Science journalist Orent, who worked on the English version of Igor Domaradskij’s memoir Biowarrior (not reviewed), opens with a visit to Obolensk, site of the lab where Domaradskij claims to have worked on turning plague and other diseases into biological weapons. His former colleague Lev Melnikov tells the author that her job is to scare the American public, to make them see the danger posed by genetically altered plague germs. Pursuing that goal with vigor, Orent argues here that while there is no proof that a highly lethal, vaccine- and antibiotic-resistant plague weapon has ever been made, the technology may now exist to produce it. She reports on what scientists currently know about the different forms of plague and the ways it is spread across species and from person to person. To familiarize readers with its horrors, she focuses on three great pandemics: the Justinian Plague of the sixth century, the medieval Black Death, and the early-20th century’s Third Pandemic, primarily in India and China. While records of the Justinian Plague are comparatively scanty, contemporary accounts of the Black Death illustrate the panic it created and the devastation that it wrought across Europe. (Of special interest are Orent’s descriptions of public health measures taken by Italian city-states.) Not until the Third Pandemic did researchers begin to unravel the disease’s mysteries, identifying the plague bacillus and discovering the connection among rodents, fleas, and humans.
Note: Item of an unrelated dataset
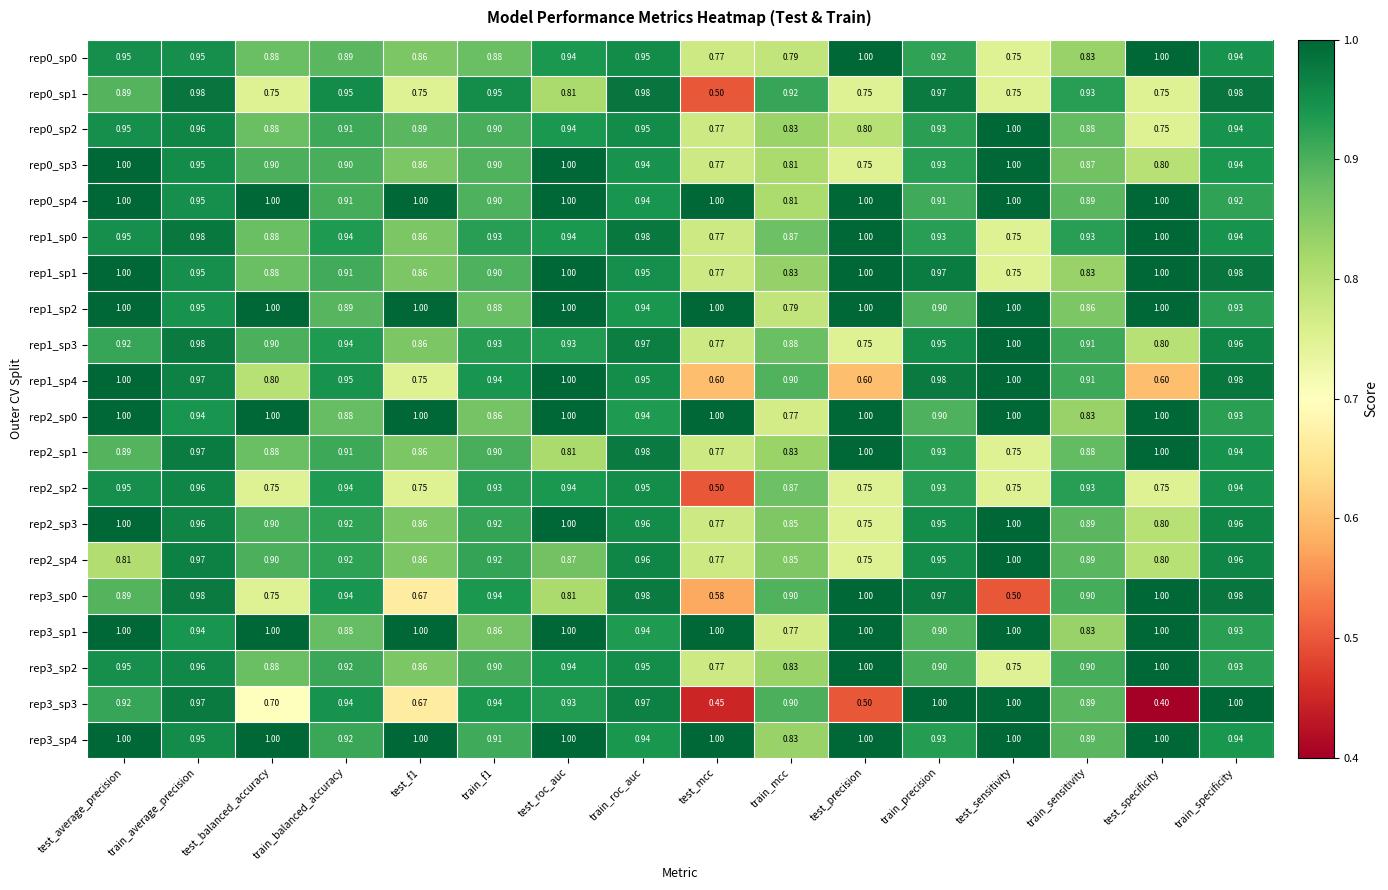

At which category is the sum across all series the highest?

train_average_precision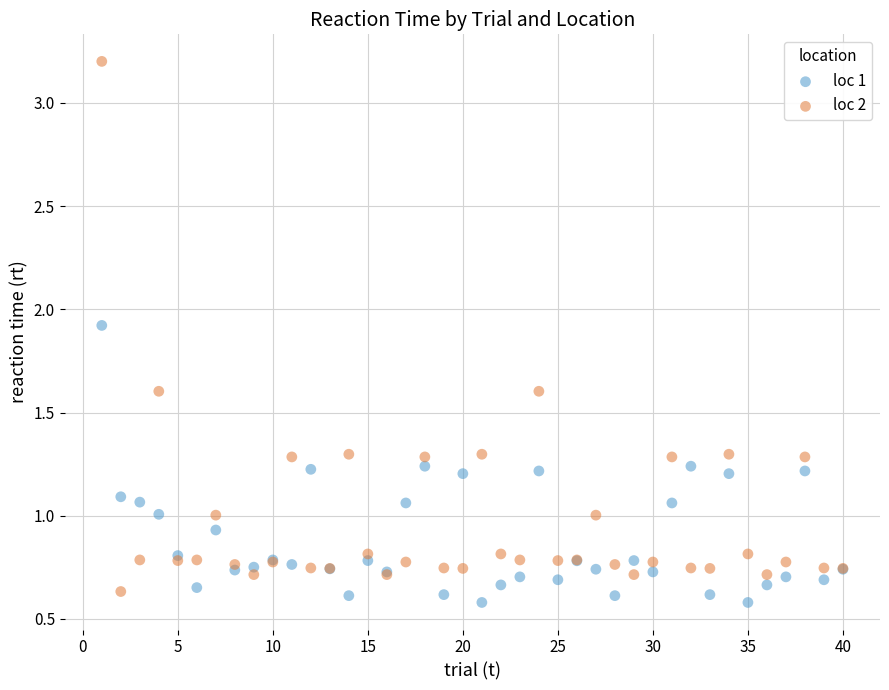

What are all the series names shown in the legend?

loc 1, loc 2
Natural plague can now be controlled through careful monitoring, medical treatment, and quarantine, but weaponized, genetically engineered plague remains a possibility, she argues. If we are to believe her Russian scientists, the seed strains still exist, and so does the scientific knowledge to turn plague into a bioweapon that could turn up in the hands of terrorists.
Though hedged with qualifiers, Orent’s message is chilling, and her stories of previous epidemics make palpable the enormity of the threat.